While the counts of words, characters, and lines could be obtained by the UNIX wc(1) utility, that information is still not sufficient to detect character substitutions, or transpositions of characters, lines, and words. The CRC-16 checksum remedies that, since the resulting checksum depends on the order and value of every single byte in the file.

checksum is intended to support the reliable exchange of text files between different computers, even ones with different operating systems. Thus, the newline character sequence that terminates each line is treated as if it were an ASCII newline (linefeed) character, even though it may be a carriage return, a carriage return and a line feed, or simply an end-of-record condition in the file, depending on the operating system and file type. The file checksum is therefore independent of the particular representation of end-of-line.

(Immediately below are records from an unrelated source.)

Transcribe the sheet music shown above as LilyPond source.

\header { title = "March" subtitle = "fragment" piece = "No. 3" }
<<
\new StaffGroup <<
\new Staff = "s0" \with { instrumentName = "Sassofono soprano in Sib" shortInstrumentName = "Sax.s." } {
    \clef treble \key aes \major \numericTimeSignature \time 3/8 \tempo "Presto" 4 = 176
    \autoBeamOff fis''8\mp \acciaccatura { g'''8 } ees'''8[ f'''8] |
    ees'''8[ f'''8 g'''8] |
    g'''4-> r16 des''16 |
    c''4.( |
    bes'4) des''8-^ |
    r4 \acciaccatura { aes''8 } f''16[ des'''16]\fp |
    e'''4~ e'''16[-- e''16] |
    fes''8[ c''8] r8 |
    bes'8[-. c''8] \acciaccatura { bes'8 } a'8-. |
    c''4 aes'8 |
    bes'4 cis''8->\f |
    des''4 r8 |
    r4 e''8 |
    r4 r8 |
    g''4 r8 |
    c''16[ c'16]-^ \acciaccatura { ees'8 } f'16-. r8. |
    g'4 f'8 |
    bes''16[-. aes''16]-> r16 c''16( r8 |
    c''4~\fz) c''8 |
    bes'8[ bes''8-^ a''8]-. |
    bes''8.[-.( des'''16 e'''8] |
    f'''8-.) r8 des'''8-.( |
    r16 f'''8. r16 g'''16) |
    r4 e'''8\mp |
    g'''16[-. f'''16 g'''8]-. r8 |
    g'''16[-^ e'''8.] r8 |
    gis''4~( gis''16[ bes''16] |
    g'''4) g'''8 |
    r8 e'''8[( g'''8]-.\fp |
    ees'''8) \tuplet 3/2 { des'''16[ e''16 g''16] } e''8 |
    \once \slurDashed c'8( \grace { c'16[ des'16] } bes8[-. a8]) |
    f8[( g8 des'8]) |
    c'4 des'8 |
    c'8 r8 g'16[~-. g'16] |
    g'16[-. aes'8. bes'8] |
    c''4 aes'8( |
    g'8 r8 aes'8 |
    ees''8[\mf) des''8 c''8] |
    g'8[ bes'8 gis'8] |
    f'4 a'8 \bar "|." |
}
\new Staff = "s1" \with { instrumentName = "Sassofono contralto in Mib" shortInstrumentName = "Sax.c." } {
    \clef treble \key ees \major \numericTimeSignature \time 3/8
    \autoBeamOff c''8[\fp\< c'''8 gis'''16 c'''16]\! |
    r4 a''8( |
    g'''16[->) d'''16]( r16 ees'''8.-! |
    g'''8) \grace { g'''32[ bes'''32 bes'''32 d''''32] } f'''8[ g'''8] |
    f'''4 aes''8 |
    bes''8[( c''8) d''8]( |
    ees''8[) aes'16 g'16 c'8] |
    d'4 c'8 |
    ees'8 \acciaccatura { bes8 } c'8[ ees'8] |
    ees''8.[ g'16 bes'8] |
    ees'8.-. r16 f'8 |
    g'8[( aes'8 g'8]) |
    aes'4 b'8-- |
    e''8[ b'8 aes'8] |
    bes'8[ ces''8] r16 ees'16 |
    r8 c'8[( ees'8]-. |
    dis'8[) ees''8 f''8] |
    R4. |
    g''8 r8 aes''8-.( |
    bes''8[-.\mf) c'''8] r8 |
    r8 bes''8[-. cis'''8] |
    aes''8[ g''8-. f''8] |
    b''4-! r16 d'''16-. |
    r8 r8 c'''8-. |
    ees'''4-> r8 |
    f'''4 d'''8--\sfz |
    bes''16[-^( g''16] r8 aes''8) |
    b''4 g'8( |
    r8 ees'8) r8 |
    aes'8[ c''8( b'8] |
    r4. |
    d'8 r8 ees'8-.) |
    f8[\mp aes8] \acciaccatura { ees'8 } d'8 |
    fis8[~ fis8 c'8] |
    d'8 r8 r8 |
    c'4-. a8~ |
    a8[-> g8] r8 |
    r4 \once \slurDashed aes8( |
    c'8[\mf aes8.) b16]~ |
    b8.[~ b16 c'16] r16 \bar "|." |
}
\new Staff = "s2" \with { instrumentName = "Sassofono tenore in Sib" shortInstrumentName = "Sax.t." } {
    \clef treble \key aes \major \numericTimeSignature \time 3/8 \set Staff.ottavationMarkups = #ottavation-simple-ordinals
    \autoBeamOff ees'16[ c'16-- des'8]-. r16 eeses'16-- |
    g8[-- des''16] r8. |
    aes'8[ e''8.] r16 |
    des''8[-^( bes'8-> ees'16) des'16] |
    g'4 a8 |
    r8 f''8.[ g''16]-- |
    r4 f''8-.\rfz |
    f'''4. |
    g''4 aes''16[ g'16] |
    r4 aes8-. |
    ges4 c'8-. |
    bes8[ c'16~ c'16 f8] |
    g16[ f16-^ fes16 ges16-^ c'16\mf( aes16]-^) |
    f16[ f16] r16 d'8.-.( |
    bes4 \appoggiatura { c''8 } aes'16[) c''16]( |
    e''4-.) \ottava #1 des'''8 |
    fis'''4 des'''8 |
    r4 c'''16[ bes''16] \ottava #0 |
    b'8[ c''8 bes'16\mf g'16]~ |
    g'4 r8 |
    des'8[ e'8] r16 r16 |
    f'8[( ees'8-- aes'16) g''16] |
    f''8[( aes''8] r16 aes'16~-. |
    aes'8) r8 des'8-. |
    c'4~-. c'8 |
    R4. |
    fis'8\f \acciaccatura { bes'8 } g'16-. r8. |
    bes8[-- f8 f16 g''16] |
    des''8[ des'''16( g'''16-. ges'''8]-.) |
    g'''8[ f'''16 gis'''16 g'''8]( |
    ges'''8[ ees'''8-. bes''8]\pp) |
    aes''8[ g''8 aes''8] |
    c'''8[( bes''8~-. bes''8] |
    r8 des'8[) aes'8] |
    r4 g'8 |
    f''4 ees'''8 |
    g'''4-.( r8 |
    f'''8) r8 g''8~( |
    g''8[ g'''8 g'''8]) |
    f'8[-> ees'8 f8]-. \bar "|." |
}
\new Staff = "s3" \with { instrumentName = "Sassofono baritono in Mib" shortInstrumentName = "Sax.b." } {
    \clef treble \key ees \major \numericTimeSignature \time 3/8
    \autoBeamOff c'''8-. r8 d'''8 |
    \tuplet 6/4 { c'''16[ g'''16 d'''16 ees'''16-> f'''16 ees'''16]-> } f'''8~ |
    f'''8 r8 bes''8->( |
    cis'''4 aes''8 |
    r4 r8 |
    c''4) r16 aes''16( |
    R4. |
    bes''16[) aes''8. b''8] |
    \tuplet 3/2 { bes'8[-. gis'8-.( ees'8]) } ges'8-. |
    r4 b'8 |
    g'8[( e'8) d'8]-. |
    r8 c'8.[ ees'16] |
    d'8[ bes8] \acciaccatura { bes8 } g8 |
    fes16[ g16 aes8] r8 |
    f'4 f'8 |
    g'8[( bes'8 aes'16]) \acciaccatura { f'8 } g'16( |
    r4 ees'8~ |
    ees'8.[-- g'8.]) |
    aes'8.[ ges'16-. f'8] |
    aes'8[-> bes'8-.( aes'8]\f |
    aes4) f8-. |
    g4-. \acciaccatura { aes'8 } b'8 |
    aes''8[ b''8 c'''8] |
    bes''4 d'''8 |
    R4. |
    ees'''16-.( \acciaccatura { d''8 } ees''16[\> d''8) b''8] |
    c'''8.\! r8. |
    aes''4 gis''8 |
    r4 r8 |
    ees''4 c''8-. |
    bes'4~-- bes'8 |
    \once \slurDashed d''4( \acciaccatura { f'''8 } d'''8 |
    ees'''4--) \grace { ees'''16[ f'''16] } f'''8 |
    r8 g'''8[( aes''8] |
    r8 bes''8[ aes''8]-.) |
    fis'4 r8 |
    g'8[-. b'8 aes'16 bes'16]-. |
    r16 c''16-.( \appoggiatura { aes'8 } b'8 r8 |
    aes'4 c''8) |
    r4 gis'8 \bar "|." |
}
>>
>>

Although UNIX systems have a file checksum utility, sum(1), the result it produces differs between UNIX variants, and in any event, it is neither publicly available for porting to other systems, nor independent of the end-of-line representation. checksum is freely available.


SEE ALSO

sum(1), wc(1).

AUTHOR

Robert M. Solovay
Department of Mathematics
University of California
Berkeley, CA, USA
Tel: +1 415 642 2252
Email: solovay@math.berkeley.edu

Amiga support and many typographical formatting improvements:

Andreas Scherer
Abt Wolf Strasse 17
96215 Lichtenfels
Germany
Tel: (0 95 71) 2013

General maintenance for the TeX Users Group:

Nelson H. F. Beebe
Center for Scientific Computing
Department of Mathematics
University of Utah
Salt Lake City, UT 84112
USA
Tel: +1 801 581 5254
FAX: +1 801 581 4148
Email: beebe@math.utah.edu (Internet)

AVAILABILITY

The master source distribution for checksum is maintained on the Internet archive host ftp.math.utah.edu (University of Utah, Salt Lake City, UT, USA) in the anonymous ftp directory path /pub/tex/checksum. Copies should be mirrored from there to the Comprehensive TeX Archive Network hosts, which include at least these machines: tex.ac.uk (Aston University, Birmingham, UK), ftp.uni-stuttgart.de (University of Stuttgart, Stuttgart, Germany), and pip.shsu.edu (Sam Houston State University, Huntsville, Texas, USA). On each of these machines, you should be able to locate this software in the archives with the ftp command quote site index checksum.